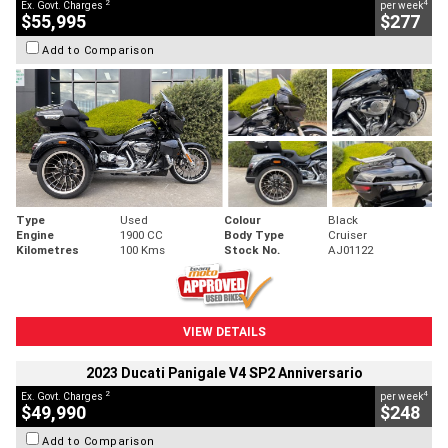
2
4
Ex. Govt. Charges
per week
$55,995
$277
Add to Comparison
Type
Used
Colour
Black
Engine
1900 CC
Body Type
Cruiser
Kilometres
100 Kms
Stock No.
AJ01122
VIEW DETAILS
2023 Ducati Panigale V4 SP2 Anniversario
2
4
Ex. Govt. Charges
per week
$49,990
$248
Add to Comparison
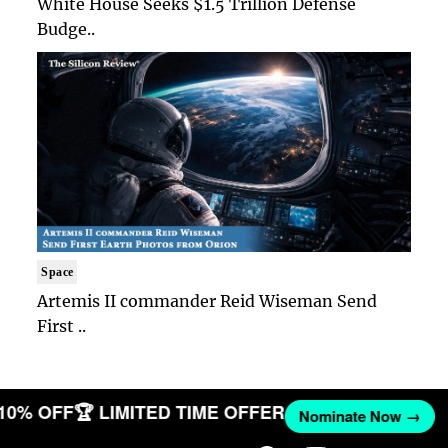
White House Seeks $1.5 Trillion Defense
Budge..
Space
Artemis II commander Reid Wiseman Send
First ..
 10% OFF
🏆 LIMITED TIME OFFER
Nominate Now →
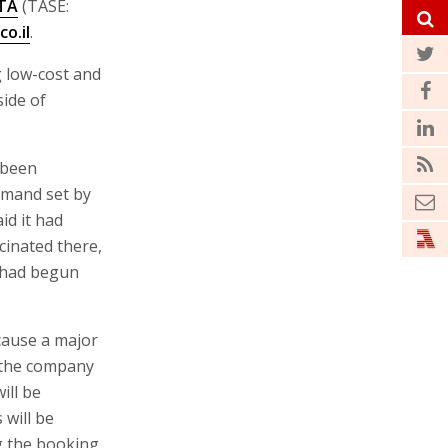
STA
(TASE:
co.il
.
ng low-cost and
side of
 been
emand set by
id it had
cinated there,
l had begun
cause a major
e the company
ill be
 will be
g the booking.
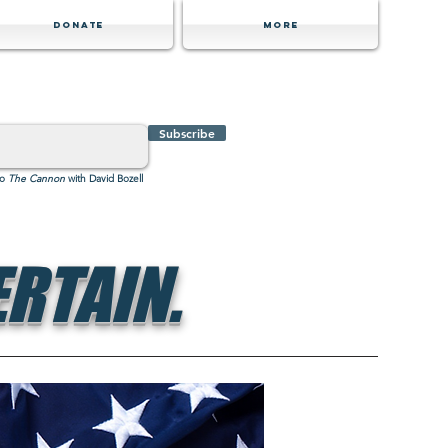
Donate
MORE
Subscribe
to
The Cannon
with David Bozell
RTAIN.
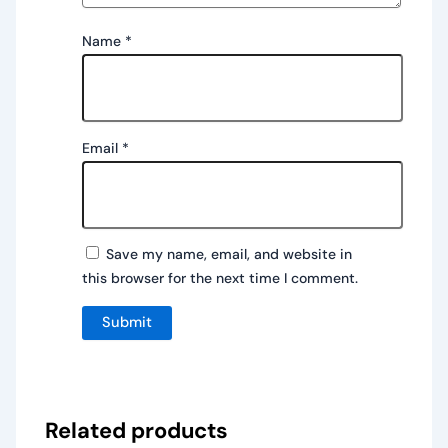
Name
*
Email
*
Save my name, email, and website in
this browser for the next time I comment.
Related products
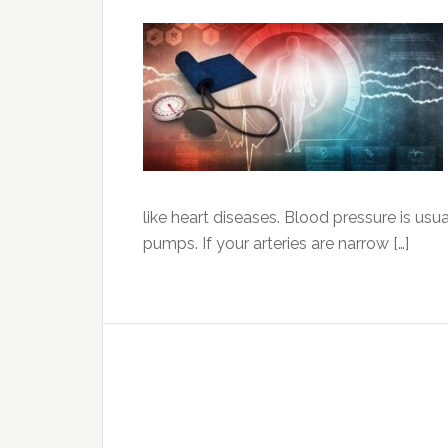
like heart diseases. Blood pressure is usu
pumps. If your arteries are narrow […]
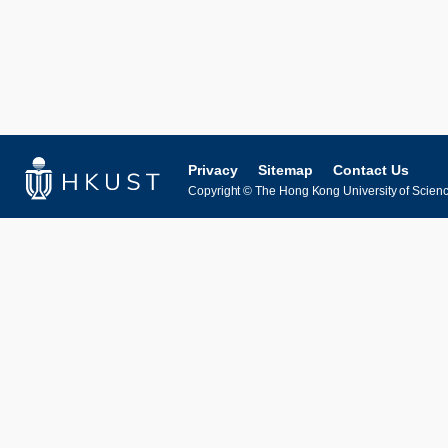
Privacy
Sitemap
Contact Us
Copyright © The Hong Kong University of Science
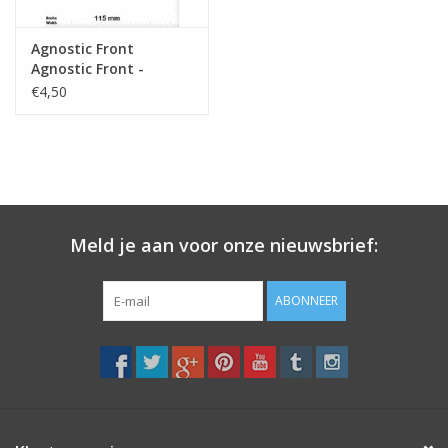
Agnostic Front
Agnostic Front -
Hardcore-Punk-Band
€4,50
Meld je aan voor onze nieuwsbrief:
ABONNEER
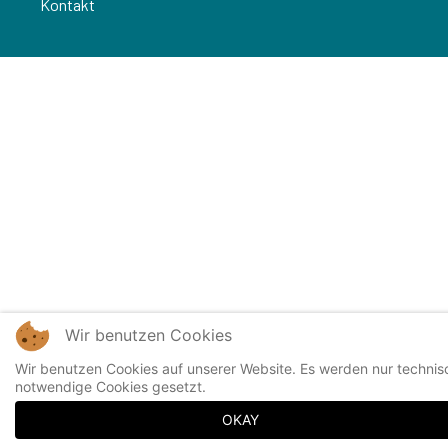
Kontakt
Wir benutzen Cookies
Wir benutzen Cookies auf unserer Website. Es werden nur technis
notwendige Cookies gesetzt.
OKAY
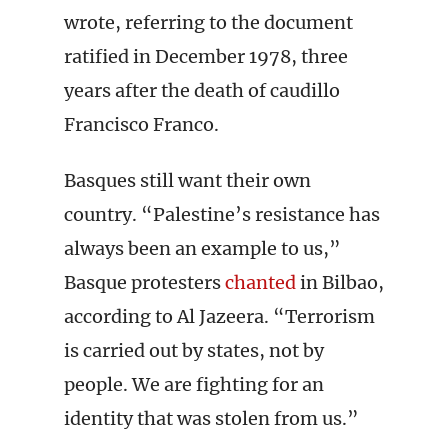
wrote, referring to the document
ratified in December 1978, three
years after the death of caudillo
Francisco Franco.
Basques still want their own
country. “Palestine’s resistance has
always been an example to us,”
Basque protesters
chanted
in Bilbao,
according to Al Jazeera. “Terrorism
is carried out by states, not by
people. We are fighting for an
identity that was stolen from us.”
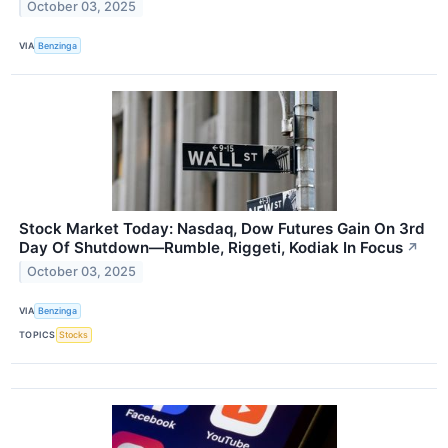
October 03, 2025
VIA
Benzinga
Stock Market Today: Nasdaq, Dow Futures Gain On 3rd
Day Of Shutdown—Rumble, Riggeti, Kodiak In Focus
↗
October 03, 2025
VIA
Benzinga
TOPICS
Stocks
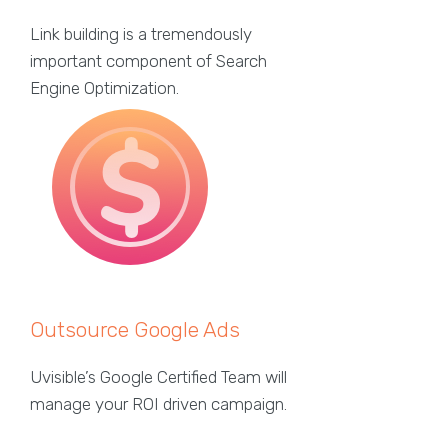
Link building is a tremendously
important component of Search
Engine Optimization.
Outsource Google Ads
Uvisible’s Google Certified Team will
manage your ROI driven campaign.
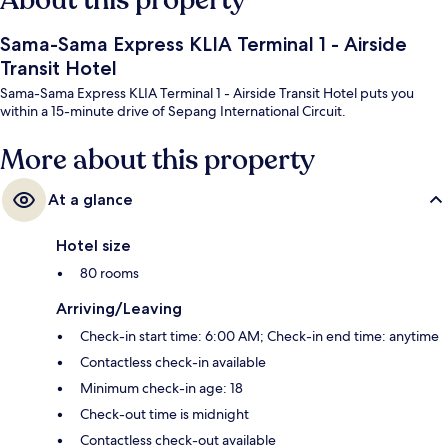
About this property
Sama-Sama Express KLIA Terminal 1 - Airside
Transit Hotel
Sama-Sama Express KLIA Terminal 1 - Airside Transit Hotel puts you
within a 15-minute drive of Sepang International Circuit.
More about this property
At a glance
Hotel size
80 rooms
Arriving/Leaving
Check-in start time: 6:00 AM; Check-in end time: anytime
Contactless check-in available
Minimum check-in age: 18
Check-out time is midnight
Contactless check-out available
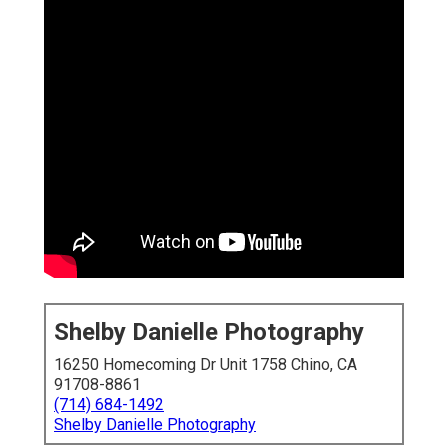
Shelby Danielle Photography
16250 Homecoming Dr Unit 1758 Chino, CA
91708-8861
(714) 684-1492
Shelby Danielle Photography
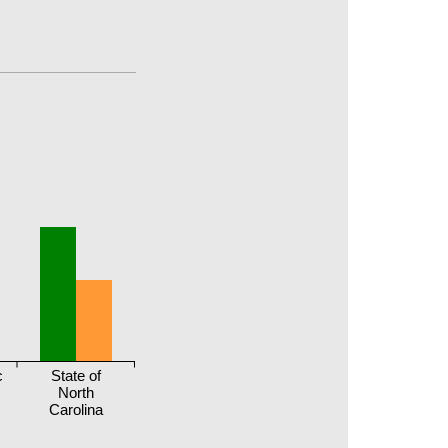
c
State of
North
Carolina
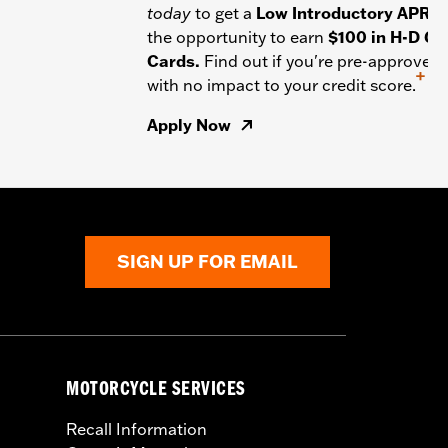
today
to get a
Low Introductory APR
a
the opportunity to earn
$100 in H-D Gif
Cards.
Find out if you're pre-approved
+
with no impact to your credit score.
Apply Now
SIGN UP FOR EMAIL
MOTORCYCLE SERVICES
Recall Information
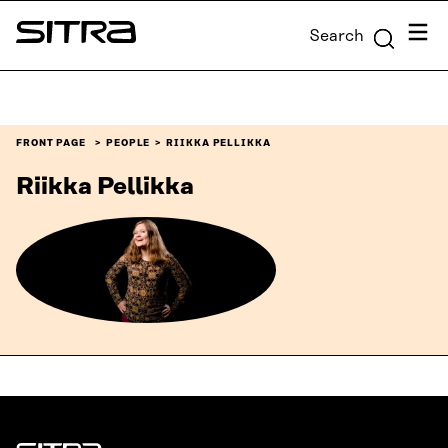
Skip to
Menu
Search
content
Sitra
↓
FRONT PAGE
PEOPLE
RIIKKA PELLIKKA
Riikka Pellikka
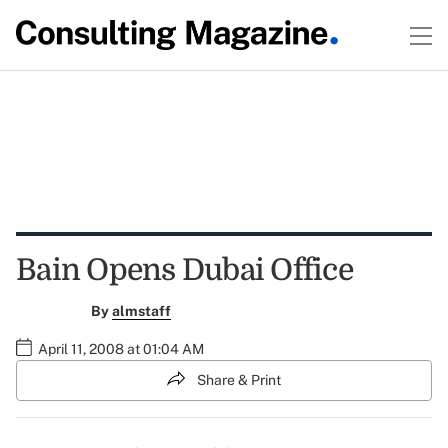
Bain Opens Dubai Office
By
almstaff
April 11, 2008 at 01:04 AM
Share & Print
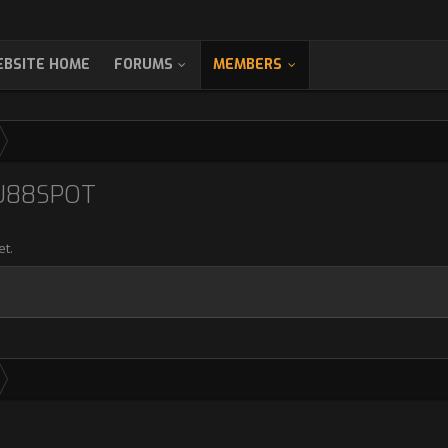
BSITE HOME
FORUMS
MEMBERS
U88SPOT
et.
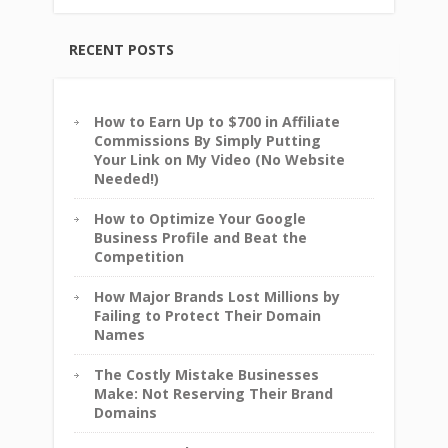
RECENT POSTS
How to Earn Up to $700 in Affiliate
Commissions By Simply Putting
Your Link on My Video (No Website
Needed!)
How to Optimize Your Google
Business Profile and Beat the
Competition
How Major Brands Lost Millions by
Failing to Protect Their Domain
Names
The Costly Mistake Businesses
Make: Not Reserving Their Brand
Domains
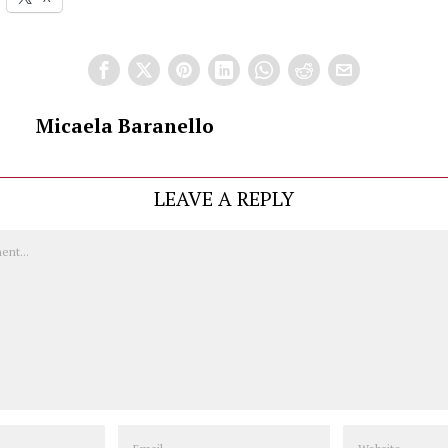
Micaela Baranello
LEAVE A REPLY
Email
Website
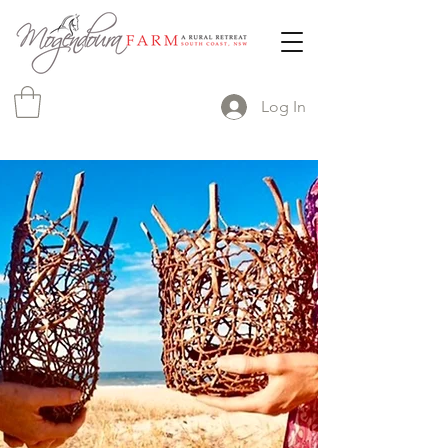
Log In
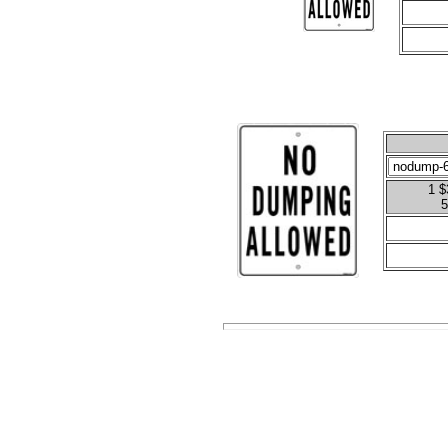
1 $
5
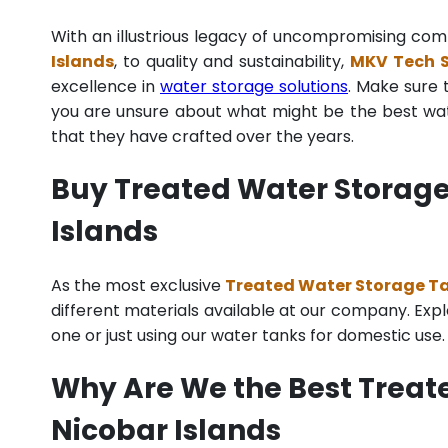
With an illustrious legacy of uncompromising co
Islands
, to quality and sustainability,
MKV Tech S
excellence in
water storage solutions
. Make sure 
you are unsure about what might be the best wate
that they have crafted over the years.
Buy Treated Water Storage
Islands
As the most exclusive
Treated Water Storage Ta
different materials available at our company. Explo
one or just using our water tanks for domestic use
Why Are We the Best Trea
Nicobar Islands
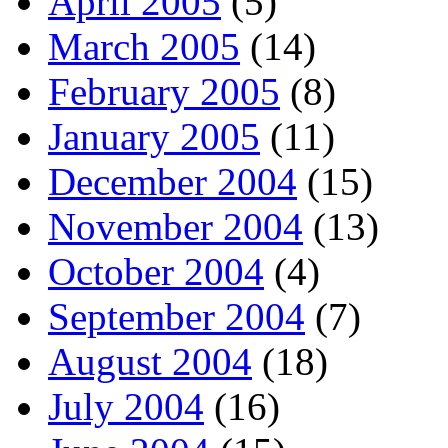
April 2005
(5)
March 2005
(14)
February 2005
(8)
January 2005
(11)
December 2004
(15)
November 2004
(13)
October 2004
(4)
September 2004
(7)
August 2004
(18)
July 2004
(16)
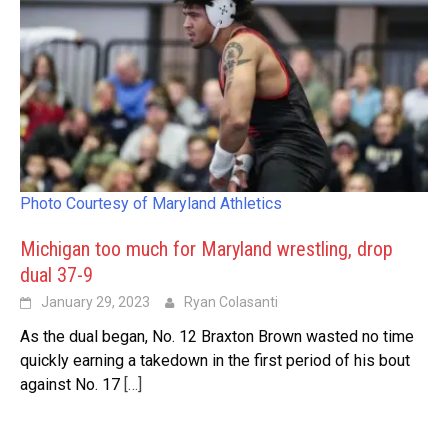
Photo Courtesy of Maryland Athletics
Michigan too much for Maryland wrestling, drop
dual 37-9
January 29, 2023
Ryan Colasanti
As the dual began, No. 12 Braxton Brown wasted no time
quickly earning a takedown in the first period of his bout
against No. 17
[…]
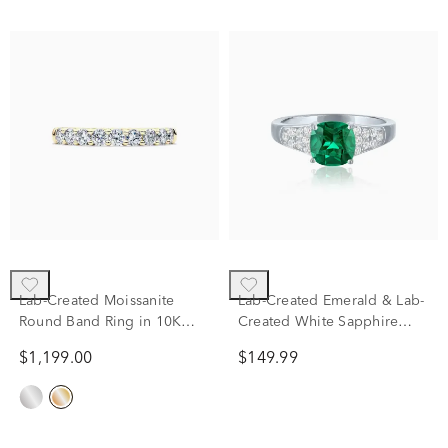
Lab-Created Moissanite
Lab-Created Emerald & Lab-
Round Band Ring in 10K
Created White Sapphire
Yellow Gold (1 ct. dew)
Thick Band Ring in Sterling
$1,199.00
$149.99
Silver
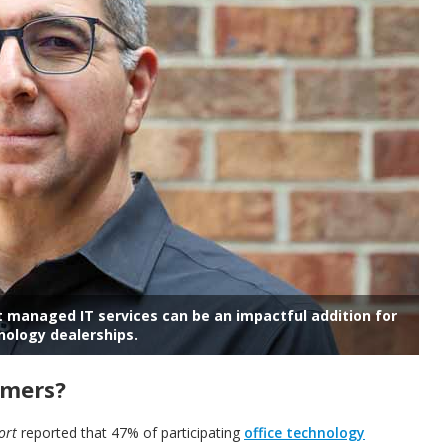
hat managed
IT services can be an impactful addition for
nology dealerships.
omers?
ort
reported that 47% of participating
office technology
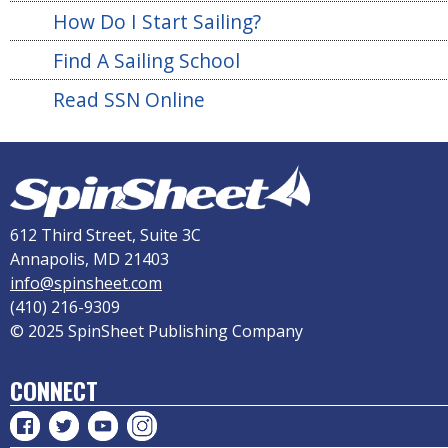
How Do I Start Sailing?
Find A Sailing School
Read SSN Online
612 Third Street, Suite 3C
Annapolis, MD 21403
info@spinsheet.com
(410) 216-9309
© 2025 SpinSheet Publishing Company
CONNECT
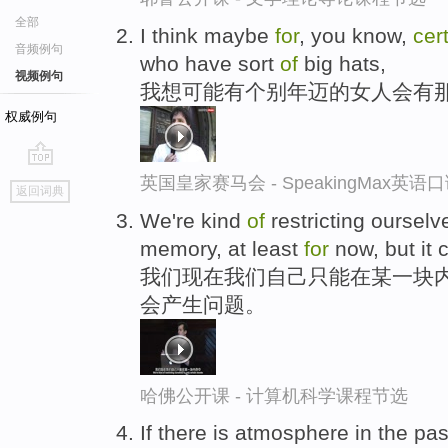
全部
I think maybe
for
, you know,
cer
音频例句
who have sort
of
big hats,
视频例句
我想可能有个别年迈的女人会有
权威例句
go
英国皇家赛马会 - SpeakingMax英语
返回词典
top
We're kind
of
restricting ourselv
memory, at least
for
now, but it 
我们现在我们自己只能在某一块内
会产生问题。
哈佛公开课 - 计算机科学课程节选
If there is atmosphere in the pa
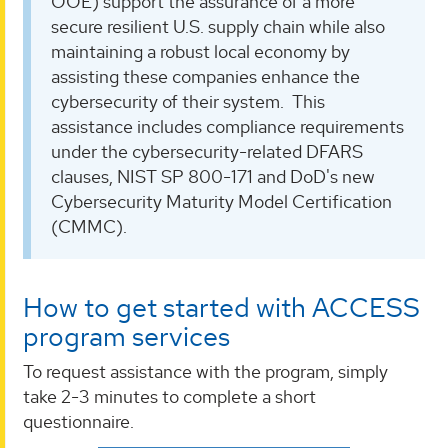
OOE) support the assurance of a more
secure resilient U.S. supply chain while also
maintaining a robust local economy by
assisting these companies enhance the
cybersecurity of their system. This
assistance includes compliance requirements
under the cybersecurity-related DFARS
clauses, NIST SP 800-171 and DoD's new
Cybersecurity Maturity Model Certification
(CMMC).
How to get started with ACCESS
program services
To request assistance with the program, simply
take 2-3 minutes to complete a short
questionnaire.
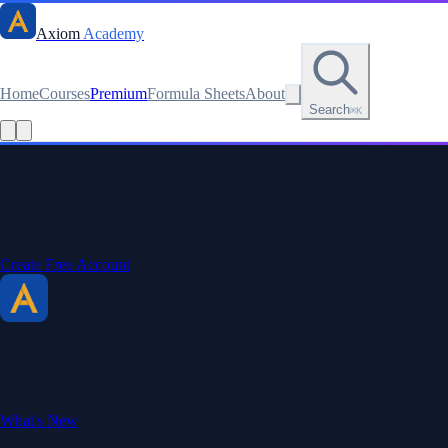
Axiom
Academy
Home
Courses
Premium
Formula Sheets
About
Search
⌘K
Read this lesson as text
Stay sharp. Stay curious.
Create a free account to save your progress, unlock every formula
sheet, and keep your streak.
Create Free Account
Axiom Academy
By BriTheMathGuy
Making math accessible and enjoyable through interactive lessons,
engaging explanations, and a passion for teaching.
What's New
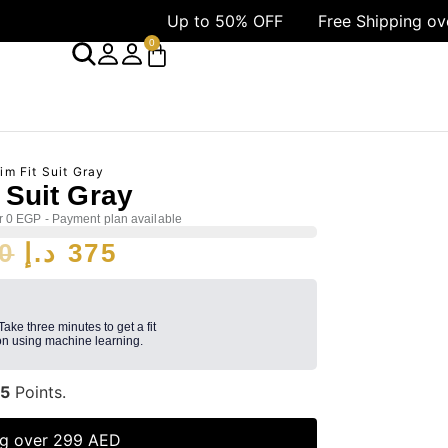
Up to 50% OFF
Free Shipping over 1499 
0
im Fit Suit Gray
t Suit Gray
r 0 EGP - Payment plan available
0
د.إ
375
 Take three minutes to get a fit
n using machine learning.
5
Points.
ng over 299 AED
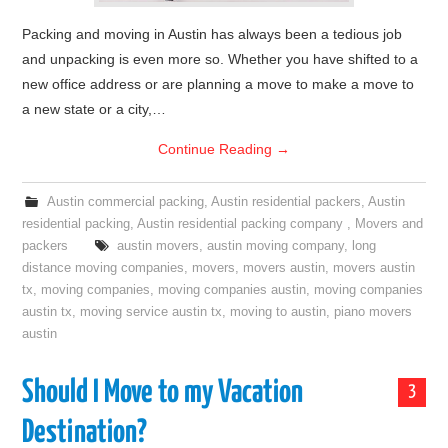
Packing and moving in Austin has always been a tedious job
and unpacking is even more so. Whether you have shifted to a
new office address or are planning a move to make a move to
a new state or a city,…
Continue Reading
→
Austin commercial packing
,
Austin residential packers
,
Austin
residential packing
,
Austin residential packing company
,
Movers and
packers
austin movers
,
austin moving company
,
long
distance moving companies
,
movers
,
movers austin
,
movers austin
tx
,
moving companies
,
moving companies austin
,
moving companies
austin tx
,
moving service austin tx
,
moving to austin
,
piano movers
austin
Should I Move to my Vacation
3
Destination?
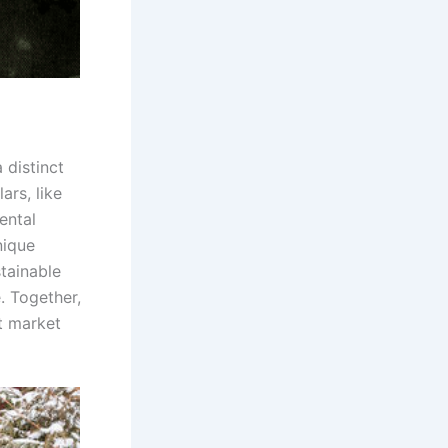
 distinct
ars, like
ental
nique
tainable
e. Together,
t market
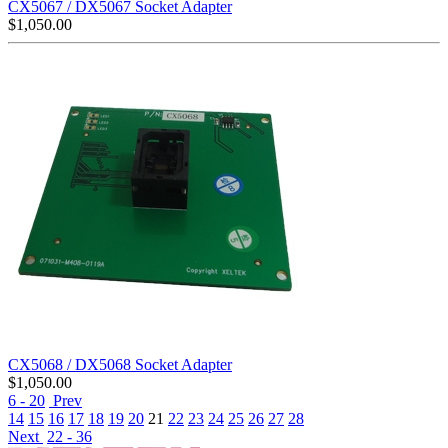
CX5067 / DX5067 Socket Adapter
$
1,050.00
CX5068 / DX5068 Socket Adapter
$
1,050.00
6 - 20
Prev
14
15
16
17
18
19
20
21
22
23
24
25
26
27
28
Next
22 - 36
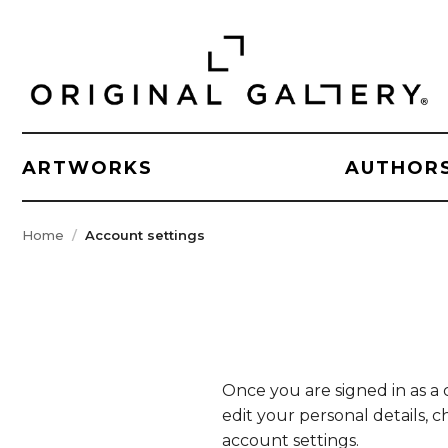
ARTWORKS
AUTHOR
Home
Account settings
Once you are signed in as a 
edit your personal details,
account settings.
# # # #
▶ **WHAT THE EXERCISE ASKS**
Check each line of the records above for the string "Express", and report every line that has it.

▶ **RESPONSE TO THE EXERCISE**
Sama-Sama Express KLIA Terminal 1 - Airside
Sama-Sama Express KLIA Terminal 1 - Airside Transit Hotel puts you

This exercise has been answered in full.